═════ DATA FOR REVIEW ═════
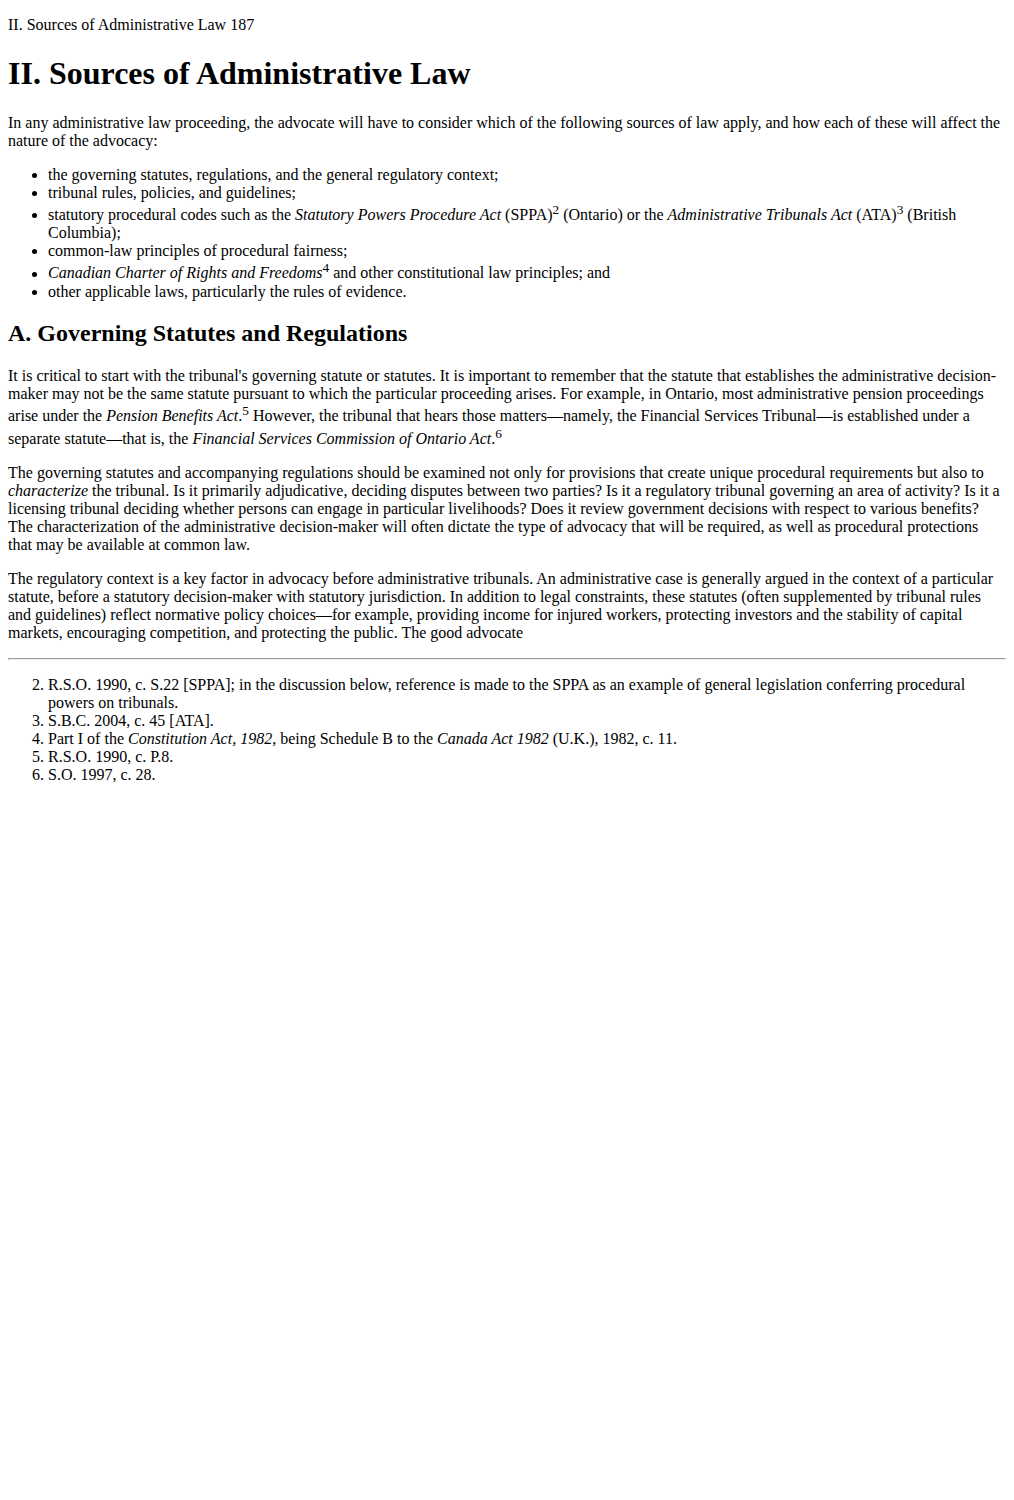II. Sources of Administrative Law 187
II. Sources of Administrative Law
In any administrative law proceeding, the advocate will have to consider which of the following sources of law apply, and how each of these will affect the nature of the advocacy:
the governing statutes, regulations, and the general regulatory context;
tribunal rules, policies, and guidelines;
statutory procedural codes such as the Statutory Powers Procedure Act (SPPA)2 (Ontario) or the Administrative Tribunals Act (ATA)3 (British Columbia);
common-law principles of procedural fairness;
Canadian Charter of Rights and Freedoms4 and other constitutional law principles; and
other applicable laws, particularly the rules of evidence.
A. Governing Statutes and Regulations
It is critical to start with the tribunal's governing statute or statutes. It is important to remember that the statute that establishes the administrative decision-maker may not be the same statute pursuant to which the particular proceeding arises. For example, in Ontario, most administrative pension proceedings arise under the Pension Benefits Act.5 However, the tribunal that hears those matters—namely, the Financial Services Tribunal—is established under a separate statute—that is, the Financial Services Commission of Ontario Act.6
The governing statutes and accompanying regulations should be examined not only for provisions that create unique procedural requirements but also to characterize the tribunal. Is it primarily adjudicative, deciding disputes between two parties? Is it a regulatory tribunal governing an area of activity? Is it a licensing tribunal deciding whether persons can engage in particular livelihoods? Does it review government decisions with respect to various benefits? The characterization of the administrative decision-maker will often dictate the type of advocacy that will be required, as well as procedural protections that may be available at common law.
The regulatory context is a key factor in advocacy before administrative tribunals. An administrative case is generally argued in the context of a particular statute, before a statutory decision-maker with statutory jurisdiction. In addition to legal constraints, these statutes (often supplemented by tribunal rules and guidelines) reflect normative policy choices—for example, providing income for injured workers, protecting investors and the stability of capital markets, encouraging competition, and protecting the public. The good advocate
R.S.O. 1990, c. S.22 [SPPA]; in the discussion below, reference is made to the SPPA as an example of general legislation conferring procedural powers on tribunals.
S.B.C. 2004, c. 45 [ATA].
Part I of the Constitution Act, 1982, being Schedule B to the Canada Act 1982 (U.K.), 1982, c. 11.
R.S.O. 1990, c. P.8.
S.O. 1997, c. 28.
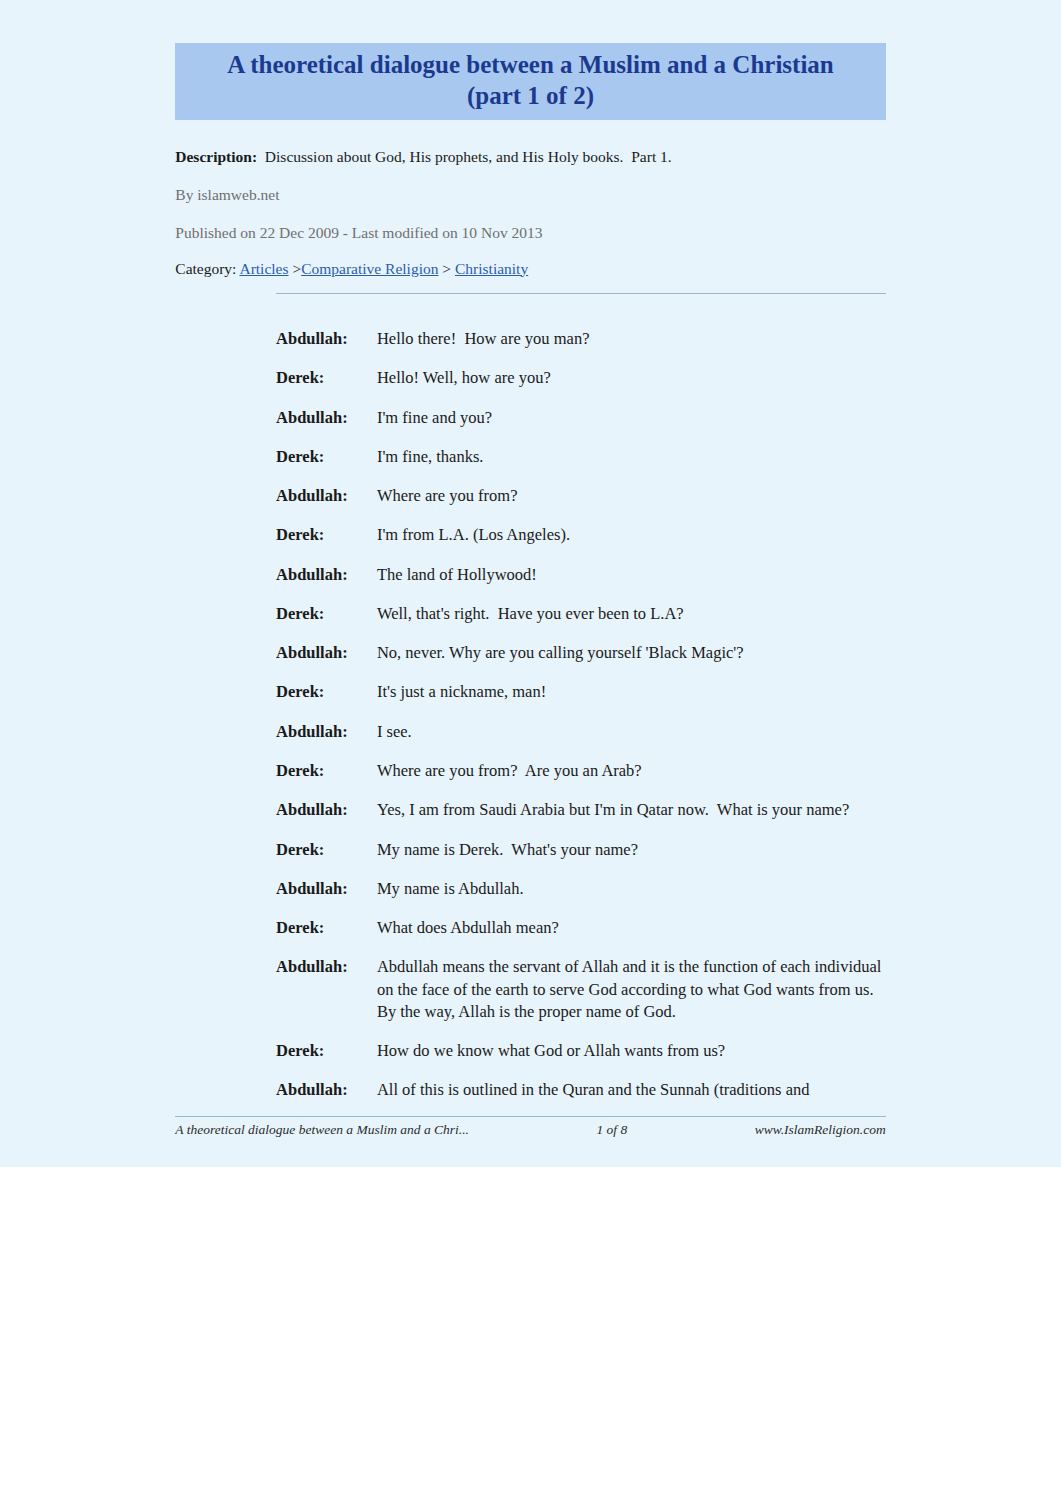A theoretical dialogue between a Muslim and a Christian (part 1 of 2)
Description: Discussion about God, His prophets, and His Holy books. Part 1.
By islamweb.net
Published on 22 Dec 2009 - Last modified on 10 Nov 2013
Category: Articles >Comparative Religion > Christianity
Abdullah: Hello there! How are you man?
Derek: Hello! Well, how are you?
Abdullah: I'm fine and you?
Derek: I'm fine, thanks.
Abdullah: Where are you from?
Derek: I'm from L.A. (Los Angeles).
Abdullah: The land of Hollywood!
Derek: Well, that's right. Have you ever been to L.A?
Abdullah: No, never. Why are you calling yourself 'Black Magic'?
Derek: It's just a nickname, man!
Abdullah: I see.
Derek: Where are you from? Are you an Arab?
Abdullah: Yes, I am from Saudi Arabia but I'm in Qatar now. What is your name?
Derek: My name is Derek. What's your name?
Abdullah: My name is Abdullah.
Derek: What does Abdullah mean?
Abdullah: Abdullah means the servant of Allah and it is the function of each individual on the face of the earth to serve God according to what God wants from us. By the way, Allah is the proper name of God.
Derek: How do we know what God or Allah wants from us?
Abdullah: All of this is outlined in the Quran and the Sunnah (traditions and
A theoretical dialogue between a Muslim and a Chri... 1 of 8 www.IslamReligion.com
═════
→ **TASK OBJECTIVE**: All lines from the beginning of the material above through the line holding "other applicable laws, particularly" are to be given again exactly, and no others; pictures do not go in.

→ **YOUR SOLUTION**:
II. Sources of Administrative Law 187
II. Sources of Administrative Law
In any administrative law proceeding, the advocate will have to consider which of the following sources of law apply, and how each of these will affect the nature of the advocacy:
the governing statutes, regulations, and the general regulatory context;
tribunal rules, policies, and guidelines;
statutory procedural codes such as the Statutory Powers Procedure Act (SPPA)2 (Ontario) or the Administrative Tribunals Act (ATA)3 (British Columbia);
common-law principles of procedural fairness;
Canadian Charter of Rights and Freedoms4 and other constitutional law principles; and
other applicable laws, particularly the rules of evidence.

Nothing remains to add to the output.